Selasa, 06 November 2012

Tests for the detection of Bence-Jones Protein

Bradshaw Test
The urine specimen is treated with 1 or 2 drops of 33 per cent acetic acid to bring the pH down to 4.8 to 5.0, centrifuged clear, and diluted 1:1 with water. The diluted urine is layered carefully over concentrated HCl in a test tube. If Bence-Jones protein is present, it will be precipitated by the HCl and will form a fine or heavy ring at the interface of urine and HCl. The absence of a ring definitely rules out the presence of Bence-Jones protein. A positive test should be confirmed by the heating test because occasionally albumins may also precipitate, if present in large quantity. Protein, as evidenced by a positive sulfosalicylic acid test, must be present. If protein is negative, any HCl interface ring observed in the Bradshaw test is not due to Bence-Jones protein, but probably has formed from the reaction of the HCl with some unknown materials in the urine. The Bradshaw test serves as a useful screening test to determine which specimens should be subjected to the confirmatory heating test.
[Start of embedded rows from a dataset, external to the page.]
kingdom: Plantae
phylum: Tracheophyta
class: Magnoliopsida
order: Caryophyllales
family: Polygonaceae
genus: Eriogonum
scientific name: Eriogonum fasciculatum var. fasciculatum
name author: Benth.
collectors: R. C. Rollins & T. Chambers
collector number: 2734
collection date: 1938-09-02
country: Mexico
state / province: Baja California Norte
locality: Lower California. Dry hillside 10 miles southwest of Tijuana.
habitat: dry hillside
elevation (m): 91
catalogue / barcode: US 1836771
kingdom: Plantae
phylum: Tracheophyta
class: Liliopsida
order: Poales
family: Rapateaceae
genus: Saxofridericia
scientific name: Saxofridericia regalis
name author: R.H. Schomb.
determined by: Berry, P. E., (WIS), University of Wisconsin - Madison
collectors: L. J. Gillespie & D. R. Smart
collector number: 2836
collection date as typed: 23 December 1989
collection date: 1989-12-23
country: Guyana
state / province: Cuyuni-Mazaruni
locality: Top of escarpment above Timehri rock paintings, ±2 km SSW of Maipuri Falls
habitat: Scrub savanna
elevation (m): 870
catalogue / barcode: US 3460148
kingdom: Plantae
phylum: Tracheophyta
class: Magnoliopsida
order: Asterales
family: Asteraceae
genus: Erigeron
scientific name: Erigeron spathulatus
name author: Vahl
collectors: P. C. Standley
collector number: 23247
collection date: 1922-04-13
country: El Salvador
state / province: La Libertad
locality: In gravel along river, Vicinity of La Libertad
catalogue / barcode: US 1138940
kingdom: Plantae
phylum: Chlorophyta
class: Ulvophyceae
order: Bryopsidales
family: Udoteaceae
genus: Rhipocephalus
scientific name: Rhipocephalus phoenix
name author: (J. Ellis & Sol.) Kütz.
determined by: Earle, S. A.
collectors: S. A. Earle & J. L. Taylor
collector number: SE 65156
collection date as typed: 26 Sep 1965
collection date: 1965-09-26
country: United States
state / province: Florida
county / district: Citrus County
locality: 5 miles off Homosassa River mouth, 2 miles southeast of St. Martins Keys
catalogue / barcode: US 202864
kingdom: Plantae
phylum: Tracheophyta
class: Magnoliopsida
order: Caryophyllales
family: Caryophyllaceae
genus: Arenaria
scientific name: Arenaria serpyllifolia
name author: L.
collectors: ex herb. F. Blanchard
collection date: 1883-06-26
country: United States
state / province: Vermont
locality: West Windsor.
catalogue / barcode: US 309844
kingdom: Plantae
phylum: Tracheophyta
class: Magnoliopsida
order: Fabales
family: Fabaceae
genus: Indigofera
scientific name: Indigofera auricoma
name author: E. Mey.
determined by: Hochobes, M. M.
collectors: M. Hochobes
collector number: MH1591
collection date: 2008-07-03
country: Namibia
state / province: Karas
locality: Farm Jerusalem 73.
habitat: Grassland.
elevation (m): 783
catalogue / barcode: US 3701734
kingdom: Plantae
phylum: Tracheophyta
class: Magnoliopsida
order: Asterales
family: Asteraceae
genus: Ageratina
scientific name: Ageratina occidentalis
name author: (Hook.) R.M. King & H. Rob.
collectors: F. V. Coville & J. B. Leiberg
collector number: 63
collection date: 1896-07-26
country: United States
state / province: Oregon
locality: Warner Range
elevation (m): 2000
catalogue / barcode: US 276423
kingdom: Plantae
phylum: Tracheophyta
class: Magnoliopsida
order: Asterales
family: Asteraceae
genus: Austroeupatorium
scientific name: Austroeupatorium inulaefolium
Heating Test (Jacobson and Milner)
The urine specimen should be fresh or refrigerated under toluene. The pH is checked with pH paper, and adjusted to the pH range 4.8 to 5.0 with 33 per cent acetic acid. The urine is then centrifuged to remove any turbidity (filtration is avoided). If a previous qualitative test for protein was over 3+, the original urine specimen is diluted with normal urine (fresh, free of protein) until it tests 2+ or less. Five to seven ml. of the prepared urine are transferred to a test tube, which is immersed in a beaker of water, warming over a slow-heating hot plate or gas burner. A thermometer is immersed in the urine, and the beaker is heated slowly, with the temperature on the thermometer being watched closely. If Bence-Jones protein is present, turbidity will begin to form in the urine at about 42 degree to 47 degree of Celcius, indicating that coagulation (precipitation) is beginning. The volume of precipitate will increase until the temperature reaches 60 degree of Celcius. If no precipitate is evident at this point, no Bence-Jones protein is present. Any precipitate forming at temperatures above 57 to 60 degree of Celcius is derived from urinary albumins and globulins.

After the Bence-Jones precipitate has formed, the beaker is rapidly heated to 100 degree of Celcius. As the temperature of the urine approaches 100 degree of Celcius the precipitate should dissolve completely or show a diminution in volume. If the precipitate is still present at temperatures of 95 to 98 degree of Celcius, the tube contents should be filtered through a hot funnel. The funnel, filter paper, and receiving tube may be heated either in a drying oven or by passing boiling hot water through them several times. As the filtrate of dissolved Bence-Jones proteins cools to 55 to 60 degree of Celcius, the protein should begin to precipitate out again. If only Bence-Jones protein is present, the test is clear-cut. If albumins are also present, the results of the test may, at times, be equivocal. Low temperature coagulation of the protein is observed, but there is none or only little reprecipitation on cooling.